Mathematics, Mechanics, and Materials Unit, Okinawa Institute of Science and Technology Graduate University, Onna, Okinawa 904-0495, Japan
Proc Natl Acad Sci U S A. 2019 Jan 2;116(1):90-95. doi: 10.1073/pnas.1809796115. Epub 2018 Dec 19.

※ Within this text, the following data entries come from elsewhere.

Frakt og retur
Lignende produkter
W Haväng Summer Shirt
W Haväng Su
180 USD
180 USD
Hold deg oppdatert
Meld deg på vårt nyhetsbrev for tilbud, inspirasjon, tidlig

Linkages are assemblies of rigid bodies connected through joints. They serve as the basis for force- and movement-managing devices ranging from ordinary pliers to high-precision robotic arms. Aside from planar mechanisms, like the well-known four-bar linkage, only a few linkages with a single internal degree of freedom-meaning that they can change shape in only one way and may thus be easily controlled-have been known to date. Here, we present "Möbius kaleidocycles," a previously undiscovered class of single-internal degree of freedom ring linkages containing nontrivial examples of spatially underconstrained mechanisms. A Möbius kaleidocycle is made from seven or more identical links joined by revolute hinges. These links dictate a specific twist angle between neighboring hinges, and the hinge orientations induce a nonorientable topology equivalent to the topology of a [Formula: see text]-twist Möbius band. Apart from having many technological applications, including perhaps the design of organic ring molecules with peculiar electronic properties, Möbius kaleidocycles raise fundamental questions about geometry, topology, and the limitations of mobility for closed loop linkages.
链接是通过关节连接的刚体组件。它们是从普通钳子到高精度机器臂等力和运动管理装置的基础。除了平面机构,如著名的四杆连杆,到目前为止,只有少数具有单个内部自由度的连杆是已知的——这意味着它们只能以一种方式改变形状,因此很容易控制。在这里,我们提出了“Möbius 万花筒环”,这是一类以前未被发现的具有单个内部自由度的环连杆,其中包含空间欠约束机构的非平凡例子。Möbius 万花筒环由七个或更多相同的通过转动铰链连接的连杆组成。这些连杆决定了相邻铰链之间的特定扭转角度,而铰链的方向诱导出不可定向的拓扑,相当于[公式:见正文] -扭转 Möbius 带的拓扑。除了具有许多技术应用,包括可能设计具有奇特电子性质的有机环分子之外,Möbius 万花筒环还提出了关于几何、拓扑和闭环连杆的可动性限制的基本问题。